- _AIM OF THE TASK_: Search the records below for the line containing "left shoulder: (774, 292)". Output that line and all later lines exactly; output nothing else.

++++ INFORMATION PROVIDED

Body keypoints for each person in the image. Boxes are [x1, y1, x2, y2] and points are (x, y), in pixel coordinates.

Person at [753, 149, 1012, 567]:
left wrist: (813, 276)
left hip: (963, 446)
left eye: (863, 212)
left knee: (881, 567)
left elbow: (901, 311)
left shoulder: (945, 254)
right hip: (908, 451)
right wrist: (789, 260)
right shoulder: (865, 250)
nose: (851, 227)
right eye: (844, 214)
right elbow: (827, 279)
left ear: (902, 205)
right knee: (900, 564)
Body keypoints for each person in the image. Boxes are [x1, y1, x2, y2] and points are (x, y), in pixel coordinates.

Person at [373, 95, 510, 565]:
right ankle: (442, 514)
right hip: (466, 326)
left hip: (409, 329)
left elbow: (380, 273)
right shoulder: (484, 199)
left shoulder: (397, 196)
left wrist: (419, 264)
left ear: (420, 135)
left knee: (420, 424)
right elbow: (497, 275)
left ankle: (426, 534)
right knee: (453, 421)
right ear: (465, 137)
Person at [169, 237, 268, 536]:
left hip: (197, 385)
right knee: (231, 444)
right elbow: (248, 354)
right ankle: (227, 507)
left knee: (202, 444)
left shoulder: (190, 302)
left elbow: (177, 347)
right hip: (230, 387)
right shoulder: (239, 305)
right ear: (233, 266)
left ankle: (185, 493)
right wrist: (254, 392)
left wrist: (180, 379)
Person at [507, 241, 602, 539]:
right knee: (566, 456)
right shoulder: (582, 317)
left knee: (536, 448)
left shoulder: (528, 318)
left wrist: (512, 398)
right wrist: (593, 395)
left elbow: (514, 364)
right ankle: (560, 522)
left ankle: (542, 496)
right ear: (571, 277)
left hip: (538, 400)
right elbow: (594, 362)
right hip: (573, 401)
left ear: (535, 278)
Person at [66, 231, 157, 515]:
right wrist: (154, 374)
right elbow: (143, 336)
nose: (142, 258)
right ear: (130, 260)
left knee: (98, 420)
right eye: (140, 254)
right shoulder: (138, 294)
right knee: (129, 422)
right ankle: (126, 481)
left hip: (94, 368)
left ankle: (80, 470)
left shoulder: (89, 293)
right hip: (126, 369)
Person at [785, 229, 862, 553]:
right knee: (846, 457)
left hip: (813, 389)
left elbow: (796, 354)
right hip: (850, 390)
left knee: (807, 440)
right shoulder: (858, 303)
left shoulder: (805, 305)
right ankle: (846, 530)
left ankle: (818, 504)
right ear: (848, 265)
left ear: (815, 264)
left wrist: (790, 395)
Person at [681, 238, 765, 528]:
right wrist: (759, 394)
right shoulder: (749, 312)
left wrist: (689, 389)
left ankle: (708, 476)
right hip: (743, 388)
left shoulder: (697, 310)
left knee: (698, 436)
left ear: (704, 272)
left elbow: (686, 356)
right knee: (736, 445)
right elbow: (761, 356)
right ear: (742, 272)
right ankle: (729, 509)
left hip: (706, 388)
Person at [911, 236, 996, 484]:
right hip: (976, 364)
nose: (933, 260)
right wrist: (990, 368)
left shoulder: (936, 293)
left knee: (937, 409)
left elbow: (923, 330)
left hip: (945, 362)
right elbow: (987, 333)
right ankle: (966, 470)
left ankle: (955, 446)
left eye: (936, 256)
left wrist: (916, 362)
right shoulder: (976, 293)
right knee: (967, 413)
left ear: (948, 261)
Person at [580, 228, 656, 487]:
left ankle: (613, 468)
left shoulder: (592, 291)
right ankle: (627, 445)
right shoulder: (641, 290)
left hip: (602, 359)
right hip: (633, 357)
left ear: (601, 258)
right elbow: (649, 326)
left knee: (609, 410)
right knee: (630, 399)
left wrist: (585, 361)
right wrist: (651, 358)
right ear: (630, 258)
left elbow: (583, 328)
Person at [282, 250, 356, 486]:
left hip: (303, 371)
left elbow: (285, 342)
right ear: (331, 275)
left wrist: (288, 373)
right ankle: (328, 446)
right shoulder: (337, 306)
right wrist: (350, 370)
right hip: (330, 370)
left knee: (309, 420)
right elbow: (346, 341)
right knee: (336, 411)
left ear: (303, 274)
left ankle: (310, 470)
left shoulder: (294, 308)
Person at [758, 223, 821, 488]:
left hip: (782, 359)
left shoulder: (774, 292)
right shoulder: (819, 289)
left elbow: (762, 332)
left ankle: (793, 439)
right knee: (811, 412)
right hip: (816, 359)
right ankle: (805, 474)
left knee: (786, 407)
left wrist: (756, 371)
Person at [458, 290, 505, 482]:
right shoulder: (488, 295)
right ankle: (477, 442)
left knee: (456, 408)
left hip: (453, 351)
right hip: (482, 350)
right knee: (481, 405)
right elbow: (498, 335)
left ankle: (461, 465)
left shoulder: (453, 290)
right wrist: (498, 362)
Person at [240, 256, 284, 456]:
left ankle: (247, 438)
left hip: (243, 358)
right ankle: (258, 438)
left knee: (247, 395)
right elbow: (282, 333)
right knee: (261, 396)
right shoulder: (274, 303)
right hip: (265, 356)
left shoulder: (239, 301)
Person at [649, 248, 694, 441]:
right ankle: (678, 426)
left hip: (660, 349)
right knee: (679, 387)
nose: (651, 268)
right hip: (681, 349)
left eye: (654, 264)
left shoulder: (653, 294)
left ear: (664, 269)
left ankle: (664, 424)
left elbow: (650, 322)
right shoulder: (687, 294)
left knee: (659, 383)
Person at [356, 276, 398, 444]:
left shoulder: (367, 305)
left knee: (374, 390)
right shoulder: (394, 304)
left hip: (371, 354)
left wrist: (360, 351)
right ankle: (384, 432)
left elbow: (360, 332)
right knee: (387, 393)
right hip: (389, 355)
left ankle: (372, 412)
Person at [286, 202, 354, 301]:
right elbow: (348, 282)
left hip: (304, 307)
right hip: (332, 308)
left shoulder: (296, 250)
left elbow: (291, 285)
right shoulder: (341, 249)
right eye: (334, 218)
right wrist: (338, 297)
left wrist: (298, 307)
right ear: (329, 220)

++++++++

- _RESPONSE_:
left shoulder: (774, 292)
right shoulder: (819, 289)
left elbow: (762, 332)
left ankle: (793, 439)
right knee: (811, 412)
right hip: (816, 359)
right ankle: (805, 474)
left knee: (786, 407)
left wrist: (756, 371)
Person at [458, 290, 505, 482]:
right shoulder: (488, 295)
right ankle: (477, 442)
left knee: (456, 408)
left hip: (453, 351)
right hip: (482, 350)
right knee: (481, 405)
right elbow: (498, 335)
left ankle: (461, 465)
left shoulder: (453, 290)
right wrist: (498, 362)
Person at [240, 256, 284, 456]:
left ankle: (247, 438)
left hip: (243, 358)
right ankle: (258, 438)
left knee: (247, 395)
right elbow: (282, 333)
right knee: (261, 396)
right shoulder: (274, 303)
right hip: (265, 356)
left shoulder: (239, 301)
Person at [649, 248, 694, 441]:
right ankle: (678, 426)
left hip: (660, 349)
right knee: (679, 387)
nose: (651, 268)
right hip: (681, 349)
left eye: (654, 264)
left shoulder: (653, 294)
left ear: (664, 269)
left ankle: (664, 424)
left elbow: (650, 322)
right shoulder: (687, 294)
left knee: (659, 383)
Person at [356, 276, 398, 444]:
left shoulder: (367, 305)
left knee: (374, 390)
right shoulder: (394, 304)
left hip: (371, 354)
left wrist: (360, 351)
right ankle: (384, 432)
left elbow: (360, 332)
right knee: (387, 393)
right hip: (389, 355)
left ankle: (372, 412)
Person at [286, 202, 354, 301]:
right elbow: (348, 282)
left hip: (304, 307)
right hip: (332, 308)
left shoulder: (296, 250)
left elbow: (291, 285)
right shoulder: (341, 249)
right eye: (334, 218)
right wrist: (338, 297)
left wrist: (298, 307)
right ear: (329, 220)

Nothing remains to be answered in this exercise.